The easiest way to remove the password is clearly to use the Preview application, and to export / save the document as a new file after supplying the required password. Doing that the problem is that in some cases the file size of the resulting PDF file is increasing, and that not only marginal but can reach easily up to 5 times the original size:
henrik staff 241184 Nov 24 19:54 example_with_password.pdf
henrik staff 1235761 Nov 24 19:54 example_exported.pdf
Given that it should be a loss-less operation it’s unclear what Preview is actually processing here. Also using the Reduce File Size Quartz filter within the save dialog doesn’t help at all. The file size stays equal to the exported document.
Also interesting is that printing the document again as PDF is even worse:
henrik staff 1257992 Nov 24 19:54 example_printed.pdf
As such I’m not going to use that particular path to remove the password from the PDF file because having a lot o those files clearly impacts the disk space usage.
So the question now is which alternatives exist? I played around a bit…
Firefox‘s internal PDF viewer is not able to remove a password, but allows me to just print the document again. I tried that method to check if there is a difference to Preview’s print functionality. I didn’t expect one because printing the document is handed over to the operating system. But surprisingly I saw that:
henrik staff 686430 Nov 24 19:54 example_firefox.pdf
What? The size has been nearly divided in half, and now is only ~3x that large as the original file without any loss of quality.

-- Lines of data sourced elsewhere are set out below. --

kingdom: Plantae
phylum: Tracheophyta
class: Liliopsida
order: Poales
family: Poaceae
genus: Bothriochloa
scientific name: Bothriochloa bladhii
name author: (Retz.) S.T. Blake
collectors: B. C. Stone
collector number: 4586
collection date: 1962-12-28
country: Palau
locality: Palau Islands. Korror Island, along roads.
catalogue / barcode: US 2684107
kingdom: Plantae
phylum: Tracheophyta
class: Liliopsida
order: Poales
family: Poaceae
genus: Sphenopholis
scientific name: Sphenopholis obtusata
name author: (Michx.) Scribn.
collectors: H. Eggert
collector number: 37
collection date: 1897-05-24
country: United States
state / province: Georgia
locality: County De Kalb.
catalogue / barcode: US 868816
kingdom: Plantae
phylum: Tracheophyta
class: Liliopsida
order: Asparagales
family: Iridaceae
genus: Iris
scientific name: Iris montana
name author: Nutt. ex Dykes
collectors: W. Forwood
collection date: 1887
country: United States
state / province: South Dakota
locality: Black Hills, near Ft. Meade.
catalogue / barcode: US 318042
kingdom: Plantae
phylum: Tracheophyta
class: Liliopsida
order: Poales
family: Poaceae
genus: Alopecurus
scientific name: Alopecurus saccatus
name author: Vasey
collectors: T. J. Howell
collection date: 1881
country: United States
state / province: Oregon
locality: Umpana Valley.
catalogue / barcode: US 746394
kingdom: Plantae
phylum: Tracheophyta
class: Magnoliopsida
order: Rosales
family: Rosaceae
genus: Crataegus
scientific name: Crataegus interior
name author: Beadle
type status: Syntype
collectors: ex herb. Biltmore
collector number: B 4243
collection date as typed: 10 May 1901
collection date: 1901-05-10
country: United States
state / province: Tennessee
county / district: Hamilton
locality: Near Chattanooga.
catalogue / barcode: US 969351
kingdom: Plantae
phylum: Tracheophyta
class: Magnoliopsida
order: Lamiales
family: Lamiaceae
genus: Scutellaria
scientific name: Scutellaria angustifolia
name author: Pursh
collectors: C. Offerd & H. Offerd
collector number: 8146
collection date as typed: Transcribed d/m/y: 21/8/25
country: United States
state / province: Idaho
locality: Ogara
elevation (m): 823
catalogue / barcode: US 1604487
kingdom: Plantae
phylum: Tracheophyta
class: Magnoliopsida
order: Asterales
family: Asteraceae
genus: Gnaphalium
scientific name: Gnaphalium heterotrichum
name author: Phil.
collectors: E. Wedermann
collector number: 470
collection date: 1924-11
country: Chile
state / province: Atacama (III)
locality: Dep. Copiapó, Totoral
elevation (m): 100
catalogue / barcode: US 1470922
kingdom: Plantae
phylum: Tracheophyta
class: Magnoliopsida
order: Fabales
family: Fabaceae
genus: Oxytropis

How can this be? Hard to tell without closely inspecting the PDF file for which I don’t have the time. So I suspect that there might be a possible bug in Preview.
While searching for other solutions I stumbled over a command line tool qdpf that describes itself as:
QPDF is a command-line program that does structural, content-preserving transformations on PDF files.
http://qpdf.sourceforge.net/
That sounds promising given that this is exactly what I want to have. Just decrypting the file and leaving everything as is. And even better it’s a command line program, so that I can perfectly embed it into my workflow. To install it you will have to get Homebrew (or MacPorts) first. After the installation run the following command to decrypt the file by supplying a password:
qpdf --decrypt --password=test example.pdf example_qpdf.pdf
And finally that perfectly results in a PDF file with just the password removed. And as bonus point it even reduced the file size a bit:
henrik staff 240209 Nov 24 19:54 example_qpdf.pdf
As conclusion I can say that it’s always good to not only check the result of an operation, but also having a look for any possible side-effects. Sometimes it might not be that obvious as with the file size and harder to spot, but once seen the Internet is a pretty good resource to get problems resolved.